Patch your modules together by clicking on an output jack (with black background) and dragging to an input jack (without black background).

Then connect the keyboard control voltage from the MIDI-CV module (called V/OCT, meaning “volts per octave”) to the VCO. And connect the VCA MIX MIX output to the AUDIO L/MON input (for mono input).

VCV Rack audio chain for the basic patch

If using the LPF output of the VCF, remember to turn up the CUTOFF knob high enough to hear the oscillator waveform. This is the cutoff frequency, and it must be above the fundamental of the waveform the oscillator is playing.

Enveloping the Sound

Great, so this makes sound continuously. You can change pitch by playing different notes on your keyboard. But to create a sense of separately articulated notes, we need to envelope each of them. That means using an envelope generator to attenuate the signal between the note changes we want.

Signal comes out of ouputs, such as from the VCO, at full strength. We need to gate it to create a sense of separate notes. Do this with an ADSR envelope module triggered by the GATE signal from the MIDI-CV input module. The output of the ADSR module controls the VCA, because you’re modulating the amplifier gain with an envelope generator. So plug the output of the ADSR into the CV input of the mixer channel you’re using for the filtered oscillator signal.

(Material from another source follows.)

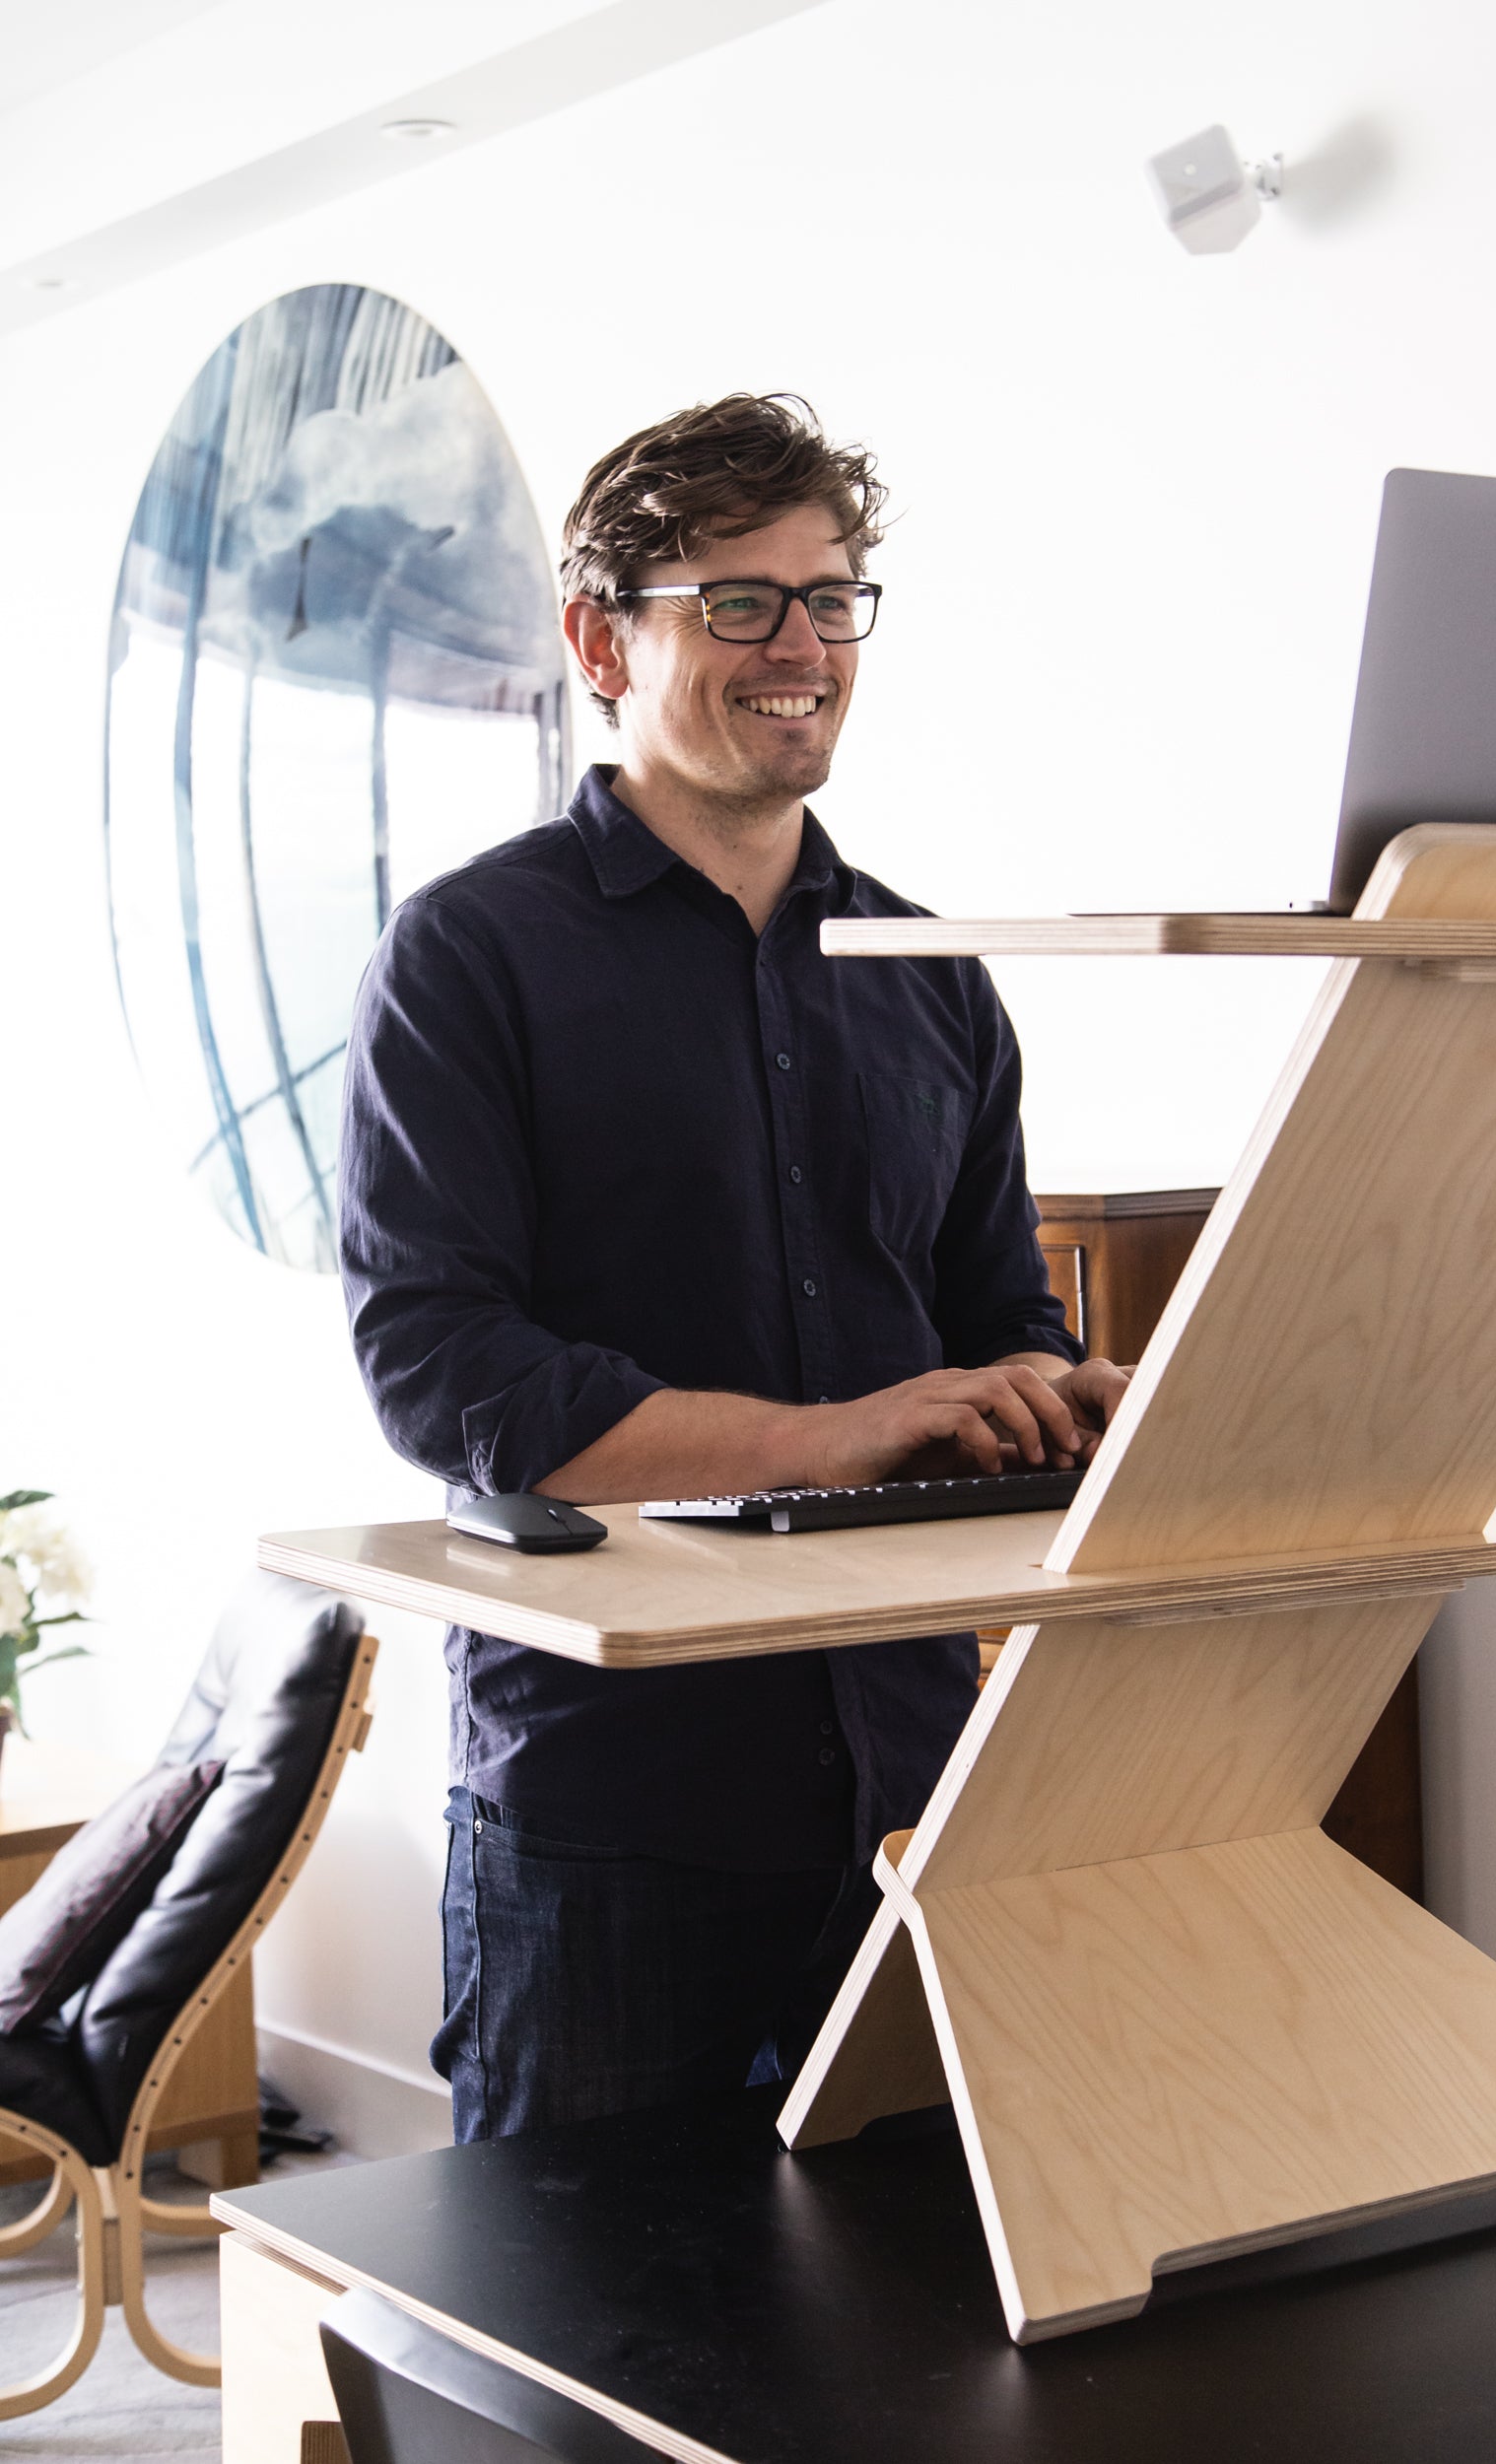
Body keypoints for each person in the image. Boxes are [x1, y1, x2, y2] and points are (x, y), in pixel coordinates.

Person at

Creating an envelope signal for the VCA in VCV Rack

(This picture shows only the gate and ADSR cv connections.)

Please don’t feel too frustrated if it doesn’t make sense. You’ll get the hang of it. Play around for a while, and if you get stuck, ask your instructors or colleagues for suggestions. You just have to dive in with this stuff.

Getting More Modules and Adding Reverb

You can use just the modules that come with the VCV Rack installation, but it would be nice to extend it with some reverb or explore some other modules. There are many free modules to choose from. For reverb, I suggest Plateau by Valley.

To get additional modules, you need an account on the VCV Rack website. Once you have that, click the Library link at the top of the site window. Here you’ll find a searchable database of modules. Don’t buy any of them — at least not yet. Press the FREE button to filter out the ones that aren’t free. In the Brand popup, choose Valley, find the Plateau module, and press the “+ Add” link.

The library feature of the VCV Rack website

After getting new modules, you need to use the Library menu in VCV Rack to bring yourself up to date. After doing so, you must quit and relaunch the program.

Add Plateau to your patch, and see if you can figure out how to patch it into the signal flow. Think of it like an insert effect in a DAW. Where might that go? You want to generate a stereo signal coming out of the reverb and maintain that all the way to your headphones.


  • Save your rack file to disk as “Exercise A.vcv,” and submit this in Canvas. Use the File > Save menu command in Rack to do this.

Grading Criteria

This assignment will be graded pass/fail. If it produces sound and reproduces the functionality of the basic patch, you pass. You may ask for help with it during tutorial before submitting it on Thursday night.